◆ READING PASSAGE:

This is an old revision of the document!


How to Play an ALTER

This guide is written out-of-character to help you understand what your character is, how it came to exist, and how to portray it convincingly through roleplay. Your character does not have neat access to this information. It is living its nature moment to moment, driven by instinct and hunger long before it ever develops the intelligence to question either.

An ALTER is an entity born from corrupted TRACE energy. You are not a person who went wrong. You are not a human who was twisted into something dark. You are something that emerged whole from corruption itself, spawned during a moment of intense negative energy, whether that was a disaster, a tragedy, an act of reckless magick, or simply the accumulated weight of suffering in a place where the world's energy curdled and something clawed its way out.

The Tracer Order classifies your kind as Anomalous and Lethal Threats of Energy-based Revenants. To them, you are a target to be destroyed. To the civilian world, you are a nightmare they do not believe in. To yourself, especially early on, you are barely anything at all. You are hunger given form. The rest comes later, if you survive long enough.

ALTERs feed on the TRACE energy and souls of the living. This is not a choice. It is what you are for. When you consume a person, you are extracting the fundamental energy that makes them who they are. What remains of them afterward is either nothing or something worse: a Shadow, a feral and hostile echo stripped of everything that once made them human, enslaved to the dark ecosystem you are part of. You are not simply killing people. You are unmaking them and growing stronger from the remains.

This is the central tension of playing an ALTER. You are powerful, and that power comes from the complete annihilation of others.

Your character does not understand why ALTERs exist. There is no memory of a “before.” At Level One, there is barely memory at all. You were not something else first. You simply were not, and then you were, and the first thing you felt was hunger.

As you evolve and consume, you may absorb fragments from the souls you devour. Stray memories. A name that means nothing to you. The ghost of a feeling you have no context for. These are not your memories. They belong to the people you consumed, and they cling to you like residue. Some higher-level ALTERs become deeply unsettled by this, carrying an accumulating weight of stolen experience that they cannot fully process. Others use these fragments as tools, mining consumed identities for useful information: how to speak, how to behave, how to pass as something they are not.

What you do feel, from the moment of your manifestation, is that TRACE energy burns you. The bright, living power that Tracers wield is anathema to what you are. Water channeled through Hydromancy is especially devastating, purifying energy that eats away at your form like acid. Enchanted weapons can wound you in ways that conventional arms cannot. You are powerful, but you exist inside a world that has an entire institution dedicated to putting things like you in the ground.

◆ ENTRIES SHOWN:
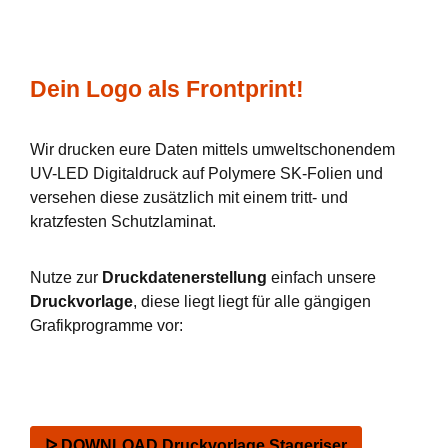
Dein Logo als Frontprint!
Wir drucken eure Daten mittels umweltschonendem
UV-LED Digitaldruck auf Polymere SK-Folien und
versehen diese zusätzlich mit einem tritt- und
kratzfesten Schutzlaminat.
Nutze zur
Druckdatenerstellung
einfach unsere
Druckvorlage
, diese liegt liegt für alle gängigen
Grafikprogramme vor:
ᐅ DOWNLOAD Druckvorlage Stageriser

◆ TASK STATEMENT: Can you reproduce the passage of the ALTER roleplay guide starting at "Your character does not understand" and ending at "felt was hunger.", word for word?

◆ SOLVED EXERCISE:
Your character does not understand why ALTERs exist. There is no memory of a “before.” At Level One, there is barely memory at all. You were not something else first. You simply were not, and then you were, and the first thing you felt was hunger.